Projet de loi de programmation relatif au développement solidaire et à la lutte contre les inégalités mondiales

Qu'est-ce qu'une procédure législative ?

Le projet de loi prévoit d'augmenter l'aide publique au développement à 0,55% du revenu national brut d’ici 2022. Il définit des priorités géographiques et sectorielles et renforce les partenariats, notamment avec les pays africains. Il revoit aussi le pilotage de l'aide au développement.

Où en est-on ?

  1. Étape 1 validée

    16 décembre 2020

    Conseil des ministres

  2. Étape 2 en cours

    16 décembre 2020

    Dépôt au parlement

  3. Étape 3 à venir

    Promulgation

Le projet de loi doit remplacer la loi du 7 juillet 2014 d’orientation et de programmation relative à la politique de développement et de solidarité internationale. Il fait de la lutte contre la pauvreté et de la préservation des biens publics mondiaux - en particulier la santé, le climat, la biodiversité, l’éducation et l’égalité entre les femmes et les hommes - les priorités de la politique de développement. Il s’agit :

  • de lutter contre les causes profondes des crises, en accompagnant les pays les plus vulnérables, en particulier d’Afrique, vers des modèles de croissance plus résilients et plus durables ;
  • d’inscrire pleinement la politique de développement dans le cadre multilatéral que s’est fixé la communauté internationale en 2015 avec l’Agenda 2030 pour le développement durable des Nations unies, l’Accord de Paris sur le climat et le programme d’action d’Addis-Abeba sur le financement du développement.

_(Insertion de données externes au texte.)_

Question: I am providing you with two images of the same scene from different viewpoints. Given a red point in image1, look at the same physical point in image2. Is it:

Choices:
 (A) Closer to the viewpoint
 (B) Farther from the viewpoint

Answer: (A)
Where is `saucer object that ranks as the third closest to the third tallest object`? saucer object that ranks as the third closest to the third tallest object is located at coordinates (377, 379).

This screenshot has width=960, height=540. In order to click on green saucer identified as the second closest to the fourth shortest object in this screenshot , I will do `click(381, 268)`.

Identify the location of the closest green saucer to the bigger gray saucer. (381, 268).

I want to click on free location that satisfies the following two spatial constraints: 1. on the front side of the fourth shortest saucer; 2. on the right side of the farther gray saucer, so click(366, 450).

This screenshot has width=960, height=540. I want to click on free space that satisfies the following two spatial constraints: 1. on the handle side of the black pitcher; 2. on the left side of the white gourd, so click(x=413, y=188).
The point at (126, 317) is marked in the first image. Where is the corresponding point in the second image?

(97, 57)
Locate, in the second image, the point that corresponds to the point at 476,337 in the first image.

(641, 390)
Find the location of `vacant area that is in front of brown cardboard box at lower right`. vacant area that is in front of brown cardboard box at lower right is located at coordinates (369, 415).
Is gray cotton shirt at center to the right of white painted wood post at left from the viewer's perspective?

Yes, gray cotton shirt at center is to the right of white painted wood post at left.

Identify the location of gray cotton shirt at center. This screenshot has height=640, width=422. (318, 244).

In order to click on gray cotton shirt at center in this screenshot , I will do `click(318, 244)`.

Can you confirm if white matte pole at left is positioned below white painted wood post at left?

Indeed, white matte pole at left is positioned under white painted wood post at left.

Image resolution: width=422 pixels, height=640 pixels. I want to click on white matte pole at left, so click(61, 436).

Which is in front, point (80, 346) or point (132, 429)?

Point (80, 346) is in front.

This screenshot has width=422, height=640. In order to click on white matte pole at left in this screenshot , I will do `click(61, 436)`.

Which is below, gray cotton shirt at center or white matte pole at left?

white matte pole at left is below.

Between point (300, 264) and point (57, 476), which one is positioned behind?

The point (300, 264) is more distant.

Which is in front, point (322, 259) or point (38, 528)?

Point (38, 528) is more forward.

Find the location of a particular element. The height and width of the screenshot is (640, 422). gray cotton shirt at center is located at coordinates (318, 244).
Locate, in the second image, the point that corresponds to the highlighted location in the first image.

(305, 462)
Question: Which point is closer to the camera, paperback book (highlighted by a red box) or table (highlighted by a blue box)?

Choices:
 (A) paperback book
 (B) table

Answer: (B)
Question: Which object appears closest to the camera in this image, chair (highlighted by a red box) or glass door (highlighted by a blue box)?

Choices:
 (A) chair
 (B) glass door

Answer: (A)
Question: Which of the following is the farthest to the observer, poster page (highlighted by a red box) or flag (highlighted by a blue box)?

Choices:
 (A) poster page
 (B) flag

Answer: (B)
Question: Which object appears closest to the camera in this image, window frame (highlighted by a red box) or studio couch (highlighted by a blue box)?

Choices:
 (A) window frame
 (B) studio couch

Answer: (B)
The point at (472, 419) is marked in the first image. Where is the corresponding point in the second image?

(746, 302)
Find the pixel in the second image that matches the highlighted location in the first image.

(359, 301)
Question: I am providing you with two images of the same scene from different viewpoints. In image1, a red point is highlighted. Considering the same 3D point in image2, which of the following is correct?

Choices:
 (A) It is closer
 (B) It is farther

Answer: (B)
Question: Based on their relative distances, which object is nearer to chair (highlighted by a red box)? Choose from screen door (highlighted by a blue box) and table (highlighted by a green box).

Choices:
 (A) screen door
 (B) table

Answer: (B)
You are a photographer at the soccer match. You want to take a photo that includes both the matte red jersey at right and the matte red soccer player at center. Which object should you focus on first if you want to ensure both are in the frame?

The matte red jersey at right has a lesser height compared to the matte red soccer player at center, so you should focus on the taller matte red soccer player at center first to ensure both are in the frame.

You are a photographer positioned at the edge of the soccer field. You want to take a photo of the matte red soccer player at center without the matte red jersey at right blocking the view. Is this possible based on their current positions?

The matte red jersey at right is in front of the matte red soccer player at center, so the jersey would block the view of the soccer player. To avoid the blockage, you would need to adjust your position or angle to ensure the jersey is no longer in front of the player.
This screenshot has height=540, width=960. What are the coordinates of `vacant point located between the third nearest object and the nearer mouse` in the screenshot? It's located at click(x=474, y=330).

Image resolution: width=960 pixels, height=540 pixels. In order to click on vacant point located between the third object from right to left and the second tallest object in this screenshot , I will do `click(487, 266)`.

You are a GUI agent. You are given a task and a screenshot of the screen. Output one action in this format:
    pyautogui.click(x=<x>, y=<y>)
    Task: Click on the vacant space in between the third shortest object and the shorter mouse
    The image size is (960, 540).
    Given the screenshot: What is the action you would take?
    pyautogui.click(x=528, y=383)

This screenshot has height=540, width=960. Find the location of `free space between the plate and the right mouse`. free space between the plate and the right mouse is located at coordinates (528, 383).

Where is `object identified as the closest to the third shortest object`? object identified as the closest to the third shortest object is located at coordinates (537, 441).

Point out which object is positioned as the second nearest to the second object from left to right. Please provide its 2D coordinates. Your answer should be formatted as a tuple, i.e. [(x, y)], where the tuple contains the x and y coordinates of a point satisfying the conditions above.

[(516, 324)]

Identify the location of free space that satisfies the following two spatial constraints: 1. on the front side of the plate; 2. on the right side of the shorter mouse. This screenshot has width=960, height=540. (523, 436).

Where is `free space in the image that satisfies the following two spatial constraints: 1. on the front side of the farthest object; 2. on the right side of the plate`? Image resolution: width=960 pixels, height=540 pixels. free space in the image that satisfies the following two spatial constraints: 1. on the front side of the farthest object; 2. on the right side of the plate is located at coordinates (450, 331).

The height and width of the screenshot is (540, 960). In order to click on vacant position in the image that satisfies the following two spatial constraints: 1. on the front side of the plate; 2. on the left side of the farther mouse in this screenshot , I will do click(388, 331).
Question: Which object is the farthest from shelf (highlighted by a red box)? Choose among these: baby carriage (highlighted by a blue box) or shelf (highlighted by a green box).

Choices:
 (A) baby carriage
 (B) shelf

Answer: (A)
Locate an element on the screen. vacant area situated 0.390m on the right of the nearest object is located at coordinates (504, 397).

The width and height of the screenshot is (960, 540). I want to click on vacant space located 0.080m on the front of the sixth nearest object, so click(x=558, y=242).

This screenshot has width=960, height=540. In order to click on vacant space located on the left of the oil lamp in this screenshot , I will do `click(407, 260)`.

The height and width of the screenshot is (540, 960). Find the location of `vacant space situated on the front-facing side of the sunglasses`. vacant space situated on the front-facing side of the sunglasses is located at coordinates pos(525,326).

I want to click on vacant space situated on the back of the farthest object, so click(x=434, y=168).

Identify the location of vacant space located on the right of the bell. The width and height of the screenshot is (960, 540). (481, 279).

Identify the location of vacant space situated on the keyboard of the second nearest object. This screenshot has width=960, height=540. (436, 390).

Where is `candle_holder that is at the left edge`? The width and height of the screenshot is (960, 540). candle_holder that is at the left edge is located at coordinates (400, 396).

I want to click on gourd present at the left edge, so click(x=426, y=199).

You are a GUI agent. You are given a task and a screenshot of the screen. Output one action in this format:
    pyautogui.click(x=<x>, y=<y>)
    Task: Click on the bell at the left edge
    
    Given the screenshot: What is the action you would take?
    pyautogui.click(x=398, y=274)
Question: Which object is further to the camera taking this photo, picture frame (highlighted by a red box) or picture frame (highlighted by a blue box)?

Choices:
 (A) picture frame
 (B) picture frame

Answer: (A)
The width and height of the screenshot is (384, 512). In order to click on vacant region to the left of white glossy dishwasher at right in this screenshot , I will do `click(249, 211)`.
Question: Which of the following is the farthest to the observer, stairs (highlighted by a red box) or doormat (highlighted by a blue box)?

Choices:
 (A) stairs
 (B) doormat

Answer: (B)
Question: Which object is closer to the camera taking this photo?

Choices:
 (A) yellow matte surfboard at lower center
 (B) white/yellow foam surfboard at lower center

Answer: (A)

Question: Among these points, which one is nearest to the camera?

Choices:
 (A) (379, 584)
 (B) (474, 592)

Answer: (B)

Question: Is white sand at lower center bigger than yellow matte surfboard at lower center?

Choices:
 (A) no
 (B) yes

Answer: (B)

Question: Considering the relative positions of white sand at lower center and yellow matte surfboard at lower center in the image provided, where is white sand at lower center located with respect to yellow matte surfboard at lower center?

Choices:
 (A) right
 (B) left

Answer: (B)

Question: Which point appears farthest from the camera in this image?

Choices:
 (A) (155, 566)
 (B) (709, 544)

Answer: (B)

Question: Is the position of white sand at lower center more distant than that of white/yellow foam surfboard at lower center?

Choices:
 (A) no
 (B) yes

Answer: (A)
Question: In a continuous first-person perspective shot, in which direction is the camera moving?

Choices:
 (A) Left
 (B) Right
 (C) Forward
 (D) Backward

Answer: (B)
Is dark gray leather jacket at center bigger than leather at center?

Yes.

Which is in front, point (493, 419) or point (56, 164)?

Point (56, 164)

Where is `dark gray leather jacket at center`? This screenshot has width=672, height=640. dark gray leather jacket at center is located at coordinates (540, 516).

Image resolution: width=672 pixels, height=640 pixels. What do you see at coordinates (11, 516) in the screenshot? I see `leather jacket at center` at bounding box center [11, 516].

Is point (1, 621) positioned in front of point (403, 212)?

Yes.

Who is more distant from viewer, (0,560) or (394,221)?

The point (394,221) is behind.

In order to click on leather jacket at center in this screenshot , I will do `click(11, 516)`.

Le texte prévoit une trajectoire à la hausse des crédits alloués à l’aide publique au développement (APD), conformément à l’engagement du président de la République de porter l’APD de la France à 0,55% du revenu national brut (RNB) en 2022.

L’APD sera concentrée : 

  • vers les pays les plus vulnérables ;
  • et dans les secteurs prioritaires que sont l'environnement et le climat, l'égalité entre les femmes et les hommes, le traitement des crises et fragilités, l'accès aux droits humains, la santé, l'éducation, la sécurité alimentaire et la gestion de l’eau.

Le texte renforce, par ailleurs, les partenariats notamment en Afrique et avec tous les acteurs du développement (collectivités locales, organisations non gouvernementales, fondations, secteur privé...), y compris dans les pays partenaires. Il favorise les solutions innovantes de financement du développement et crée une commission indépendante d’évaluation, pour mieux évaluer les résultats, l'efficacité et l'impact de l'APD.

Le pilotage de la politique de développement est également renforcé, notamment la tutelle de l’État sur les opérateurs.

Enfin, le gouvernement est habilité à légiférer par ordonnance afin mettre en place un dispositif attractif d’accueil des institutions internationales.